Work instructions
I would like each line of the data that holds the word "East" copied out.

▼

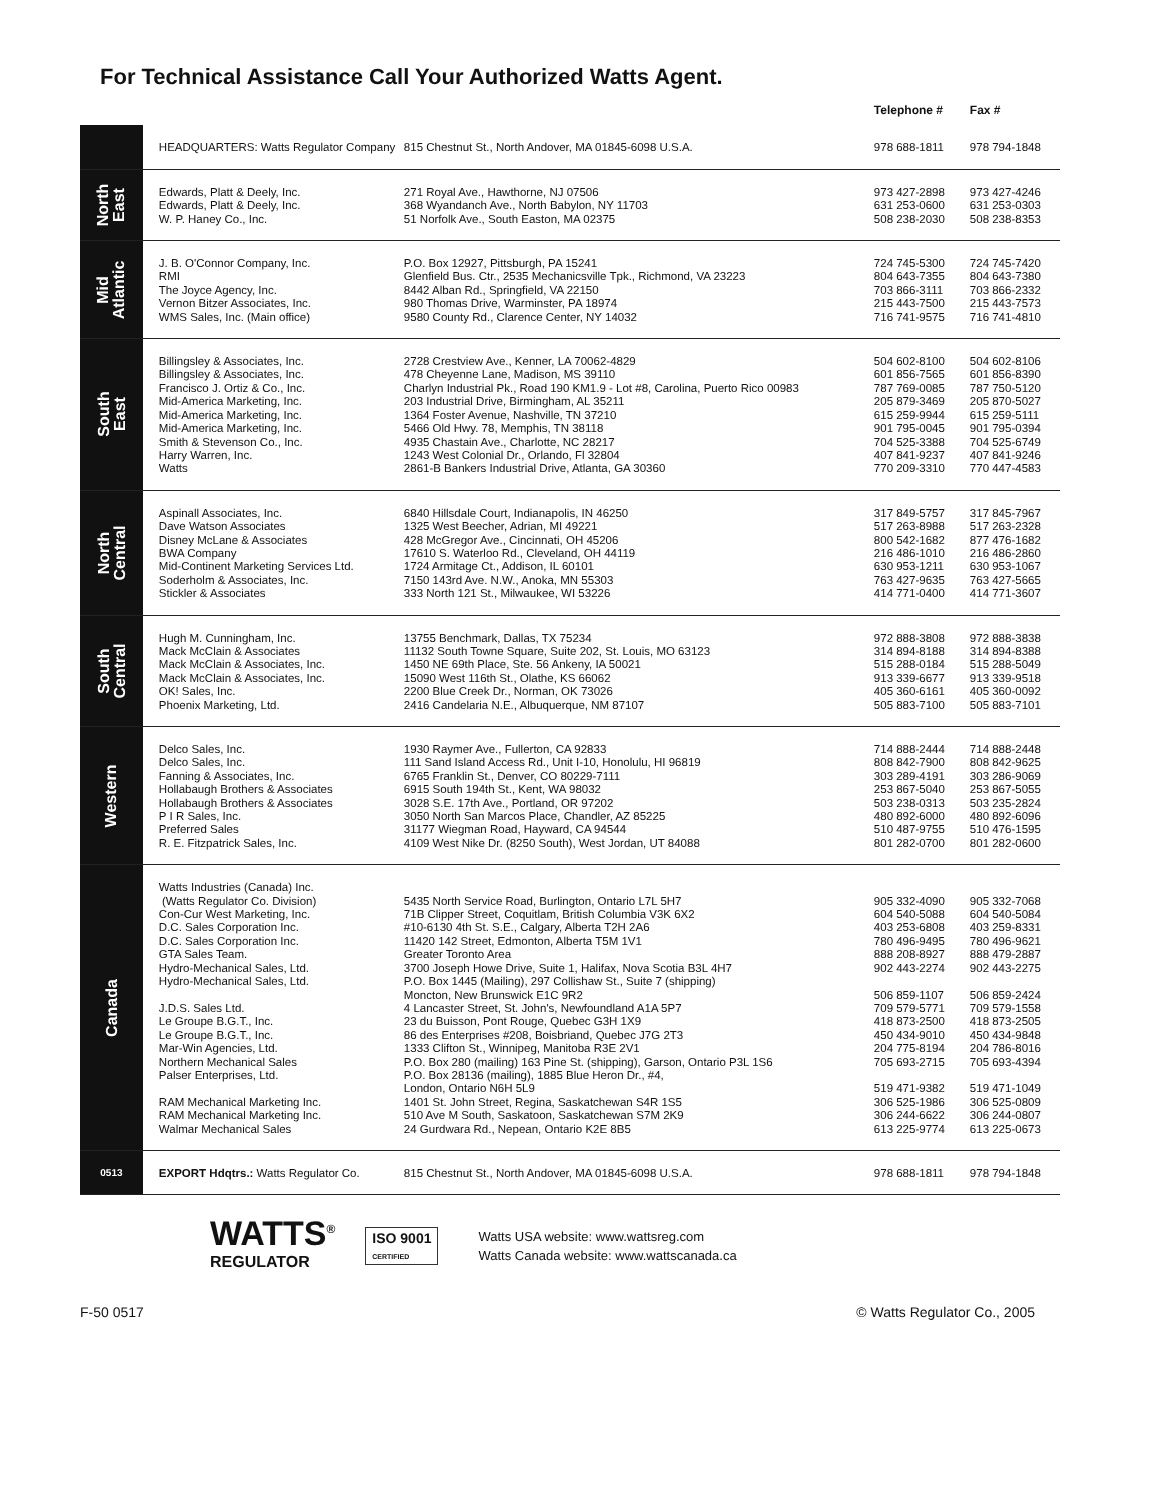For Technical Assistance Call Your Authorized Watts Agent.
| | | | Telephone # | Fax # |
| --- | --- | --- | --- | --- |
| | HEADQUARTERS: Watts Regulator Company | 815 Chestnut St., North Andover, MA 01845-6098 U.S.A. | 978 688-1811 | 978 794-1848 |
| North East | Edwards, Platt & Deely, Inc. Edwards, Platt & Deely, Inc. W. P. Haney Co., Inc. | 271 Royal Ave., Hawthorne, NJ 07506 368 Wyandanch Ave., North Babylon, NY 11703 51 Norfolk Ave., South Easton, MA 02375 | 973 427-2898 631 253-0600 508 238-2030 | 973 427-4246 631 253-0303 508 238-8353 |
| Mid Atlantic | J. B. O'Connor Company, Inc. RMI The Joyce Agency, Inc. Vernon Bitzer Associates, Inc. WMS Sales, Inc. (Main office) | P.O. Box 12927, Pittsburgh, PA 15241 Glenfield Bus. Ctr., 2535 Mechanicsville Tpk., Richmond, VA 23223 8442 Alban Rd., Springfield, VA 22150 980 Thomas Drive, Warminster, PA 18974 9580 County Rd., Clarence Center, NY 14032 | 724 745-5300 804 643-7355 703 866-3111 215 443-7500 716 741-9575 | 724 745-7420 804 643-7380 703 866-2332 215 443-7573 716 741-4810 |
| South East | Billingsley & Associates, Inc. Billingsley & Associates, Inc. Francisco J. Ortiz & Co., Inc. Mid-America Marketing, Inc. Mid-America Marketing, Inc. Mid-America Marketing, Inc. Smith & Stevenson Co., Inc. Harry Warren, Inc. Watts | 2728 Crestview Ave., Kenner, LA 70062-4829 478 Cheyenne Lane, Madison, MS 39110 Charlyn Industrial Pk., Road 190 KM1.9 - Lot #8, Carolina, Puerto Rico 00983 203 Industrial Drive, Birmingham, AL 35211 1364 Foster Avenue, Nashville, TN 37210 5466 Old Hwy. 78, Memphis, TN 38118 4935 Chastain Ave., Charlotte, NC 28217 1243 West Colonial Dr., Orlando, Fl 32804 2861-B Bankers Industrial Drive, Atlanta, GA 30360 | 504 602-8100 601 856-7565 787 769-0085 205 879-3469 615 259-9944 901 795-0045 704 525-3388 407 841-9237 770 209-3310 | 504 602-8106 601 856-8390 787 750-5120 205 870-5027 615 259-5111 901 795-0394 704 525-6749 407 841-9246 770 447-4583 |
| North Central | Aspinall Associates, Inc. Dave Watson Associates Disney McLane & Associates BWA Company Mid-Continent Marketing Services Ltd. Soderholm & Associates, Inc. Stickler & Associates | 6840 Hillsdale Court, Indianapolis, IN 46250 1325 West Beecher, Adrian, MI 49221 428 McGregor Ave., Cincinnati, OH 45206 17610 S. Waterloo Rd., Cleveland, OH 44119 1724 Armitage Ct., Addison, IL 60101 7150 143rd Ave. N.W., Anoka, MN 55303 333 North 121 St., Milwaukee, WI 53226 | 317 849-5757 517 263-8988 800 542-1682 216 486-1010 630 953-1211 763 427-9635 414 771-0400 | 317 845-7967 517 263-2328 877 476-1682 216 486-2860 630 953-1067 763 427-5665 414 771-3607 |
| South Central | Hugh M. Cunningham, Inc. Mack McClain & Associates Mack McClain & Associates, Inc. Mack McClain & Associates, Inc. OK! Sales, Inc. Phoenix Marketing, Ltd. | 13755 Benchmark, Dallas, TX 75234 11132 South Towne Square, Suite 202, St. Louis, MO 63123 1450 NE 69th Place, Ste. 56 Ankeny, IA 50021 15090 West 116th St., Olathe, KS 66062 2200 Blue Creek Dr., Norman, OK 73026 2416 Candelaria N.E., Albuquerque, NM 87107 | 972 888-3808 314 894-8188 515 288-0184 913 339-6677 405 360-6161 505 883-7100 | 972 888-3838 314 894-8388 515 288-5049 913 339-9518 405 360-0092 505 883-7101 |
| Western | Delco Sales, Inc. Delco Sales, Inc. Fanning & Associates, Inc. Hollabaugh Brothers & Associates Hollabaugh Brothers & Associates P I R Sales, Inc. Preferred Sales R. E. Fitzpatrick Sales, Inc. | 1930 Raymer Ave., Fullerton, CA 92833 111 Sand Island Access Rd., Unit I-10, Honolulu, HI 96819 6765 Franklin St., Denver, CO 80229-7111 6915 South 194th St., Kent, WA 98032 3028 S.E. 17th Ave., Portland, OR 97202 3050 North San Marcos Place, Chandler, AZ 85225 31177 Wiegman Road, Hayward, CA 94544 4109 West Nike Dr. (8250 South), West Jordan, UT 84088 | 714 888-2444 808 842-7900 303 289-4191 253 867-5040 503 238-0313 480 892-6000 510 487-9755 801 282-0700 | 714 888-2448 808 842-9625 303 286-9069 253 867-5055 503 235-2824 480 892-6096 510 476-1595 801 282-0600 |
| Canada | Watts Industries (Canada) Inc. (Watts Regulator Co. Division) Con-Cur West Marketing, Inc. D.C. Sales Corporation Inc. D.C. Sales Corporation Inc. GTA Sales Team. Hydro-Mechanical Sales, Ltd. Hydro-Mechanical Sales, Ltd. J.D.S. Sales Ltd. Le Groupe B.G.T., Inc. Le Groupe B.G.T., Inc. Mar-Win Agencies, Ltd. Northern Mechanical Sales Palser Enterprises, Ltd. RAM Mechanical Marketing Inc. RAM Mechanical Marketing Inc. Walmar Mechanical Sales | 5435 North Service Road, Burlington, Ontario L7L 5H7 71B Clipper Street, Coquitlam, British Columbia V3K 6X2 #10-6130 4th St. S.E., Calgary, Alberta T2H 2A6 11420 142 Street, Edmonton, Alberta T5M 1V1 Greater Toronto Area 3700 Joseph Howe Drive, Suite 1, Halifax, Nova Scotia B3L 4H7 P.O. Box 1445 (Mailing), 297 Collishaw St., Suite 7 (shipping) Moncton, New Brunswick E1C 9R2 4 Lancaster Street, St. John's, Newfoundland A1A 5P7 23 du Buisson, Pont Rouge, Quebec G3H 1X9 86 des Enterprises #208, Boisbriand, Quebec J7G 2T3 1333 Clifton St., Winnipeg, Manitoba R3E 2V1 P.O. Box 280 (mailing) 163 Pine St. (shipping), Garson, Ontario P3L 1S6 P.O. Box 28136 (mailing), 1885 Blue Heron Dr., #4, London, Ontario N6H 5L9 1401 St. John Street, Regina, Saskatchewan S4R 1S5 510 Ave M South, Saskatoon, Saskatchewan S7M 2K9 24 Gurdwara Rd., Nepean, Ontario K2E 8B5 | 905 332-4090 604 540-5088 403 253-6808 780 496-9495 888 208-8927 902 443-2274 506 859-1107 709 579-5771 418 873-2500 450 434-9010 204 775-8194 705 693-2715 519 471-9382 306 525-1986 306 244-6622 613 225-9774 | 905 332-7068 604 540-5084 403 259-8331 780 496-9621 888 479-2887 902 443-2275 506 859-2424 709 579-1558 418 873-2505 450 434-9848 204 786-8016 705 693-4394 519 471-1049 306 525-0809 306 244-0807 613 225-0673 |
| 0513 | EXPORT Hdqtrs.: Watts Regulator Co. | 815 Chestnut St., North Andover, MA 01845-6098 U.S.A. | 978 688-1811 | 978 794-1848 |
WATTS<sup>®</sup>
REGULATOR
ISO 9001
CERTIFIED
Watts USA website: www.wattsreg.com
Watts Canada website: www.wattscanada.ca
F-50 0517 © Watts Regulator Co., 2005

▲
▼

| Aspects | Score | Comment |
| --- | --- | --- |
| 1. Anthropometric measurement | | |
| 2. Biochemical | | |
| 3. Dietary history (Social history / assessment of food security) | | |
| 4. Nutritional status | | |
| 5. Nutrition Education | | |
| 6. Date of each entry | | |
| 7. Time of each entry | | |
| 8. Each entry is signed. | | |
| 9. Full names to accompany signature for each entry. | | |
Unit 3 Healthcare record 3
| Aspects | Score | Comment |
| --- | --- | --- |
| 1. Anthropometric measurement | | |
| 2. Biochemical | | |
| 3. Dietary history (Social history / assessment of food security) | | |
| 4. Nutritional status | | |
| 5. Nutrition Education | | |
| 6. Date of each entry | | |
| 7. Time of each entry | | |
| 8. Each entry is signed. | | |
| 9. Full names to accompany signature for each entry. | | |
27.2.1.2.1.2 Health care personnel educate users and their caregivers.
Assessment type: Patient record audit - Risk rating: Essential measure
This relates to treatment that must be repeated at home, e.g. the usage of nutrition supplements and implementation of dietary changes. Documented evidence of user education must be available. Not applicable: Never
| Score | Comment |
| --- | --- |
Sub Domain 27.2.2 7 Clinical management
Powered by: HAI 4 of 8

▲
▼

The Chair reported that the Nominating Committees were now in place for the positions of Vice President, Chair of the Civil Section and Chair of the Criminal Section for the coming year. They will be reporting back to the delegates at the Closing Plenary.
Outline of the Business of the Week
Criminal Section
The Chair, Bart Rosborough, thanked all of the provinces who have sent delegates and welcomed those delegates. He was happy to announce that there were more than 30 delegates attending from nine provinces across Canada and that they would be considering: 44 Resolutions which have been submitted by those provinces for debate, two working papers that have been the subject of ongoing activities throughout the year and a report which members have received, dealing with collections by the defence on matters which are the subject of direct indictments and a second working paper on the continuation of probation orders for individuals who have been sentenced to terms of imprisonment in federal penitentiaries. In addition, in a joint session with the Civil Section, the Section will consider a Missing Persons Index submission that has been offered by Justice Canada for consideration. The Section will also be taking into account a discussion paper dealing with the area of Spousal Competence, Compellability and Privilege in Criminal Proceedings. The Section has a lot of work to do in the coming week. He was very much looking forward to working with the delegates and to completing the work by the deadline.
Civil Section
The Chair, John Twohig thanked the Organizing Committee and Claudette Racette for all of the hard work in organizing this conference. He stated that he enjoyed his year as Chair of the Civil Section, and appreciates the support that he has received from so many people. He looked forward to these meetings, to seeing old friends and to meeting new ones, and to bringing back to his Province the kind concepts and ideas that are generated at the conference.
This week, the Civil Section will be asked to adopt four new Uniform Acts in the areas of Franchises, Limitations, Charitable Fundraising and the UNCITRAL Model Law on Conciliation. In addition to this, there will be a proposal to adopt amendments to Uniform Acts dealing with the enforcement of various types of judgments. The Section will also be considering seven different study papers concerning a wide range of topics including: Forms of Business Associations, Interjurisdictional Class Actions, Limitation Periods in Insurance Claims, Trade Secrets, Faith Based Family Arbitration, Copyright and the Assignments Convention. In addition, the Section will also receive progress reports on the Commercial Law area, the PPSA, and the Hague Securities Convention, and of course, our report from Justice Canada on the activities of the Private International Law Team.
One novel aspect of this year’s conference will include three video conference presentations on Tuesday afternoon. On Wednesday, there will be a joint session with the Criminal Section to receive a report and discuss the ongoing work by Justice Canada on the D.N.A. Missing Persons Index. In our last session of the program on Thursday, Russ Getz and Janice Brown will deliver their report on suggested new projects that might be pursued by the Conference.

▲

Finished exercise
| North East | Edwards, Platt & Deely, Inc. Edwards, Platt & Deely, Inc. W. P. Haney Co., Inc. | 271 Royal Ave., Hawthorne, NJ 07506 368 Wyandanch Ave., North Babylon, NY 11703 51 Norfolk Ave., South Easton, MA 02375 | 973 427-2898 631 253-0600 508 238-2030 | 973 427-4246 631 253-0303 508 238-8353 |
| South East | Billingsley & Associates, Inc. Billingsley & Associates, Inc. Francisco J. Ortiz & Co., Inc. Mid-America Marketing, Inc. Mid-America Marketing, Inc. Mid-America Marketing, Inc. Smith & Stevenson Co., Inc. Harry Warren, Inc. Watts | 2728 Crestview Ave., Kenner, LA 70062-4829 478 Cheyenne Lane, Madison, MS 39110 Charlyn Industrial Pk., Road 190 KM1.9 - Lot #8, Carolina, Puerto Rico 00983 203 Industrial Drive, Birmingham, AL 35211 1364 Foster Avenue, Nashville, TN 37210 5466 Old Hwy. 78, Memphis, TN 38118 4935 Chastain Ave., Charlotte, NC 28217 1243 West Colonial Dr., Orlando, Fl 32804 2861-B Bankers Industrial Drive, Atlanta, GA 30360 | 504 602-8100 601 856-7565 787 769-0085 205 879-3469 615 259-9944 901 795-0045 704 525-3388 407 841-9237 770 209-3310 | 504 602-8106 601 856-8390 787 750-5120 205 870-5027 615 259-5111 901 795-0394 704 525-6749 407 841-9246 770 447-4583 |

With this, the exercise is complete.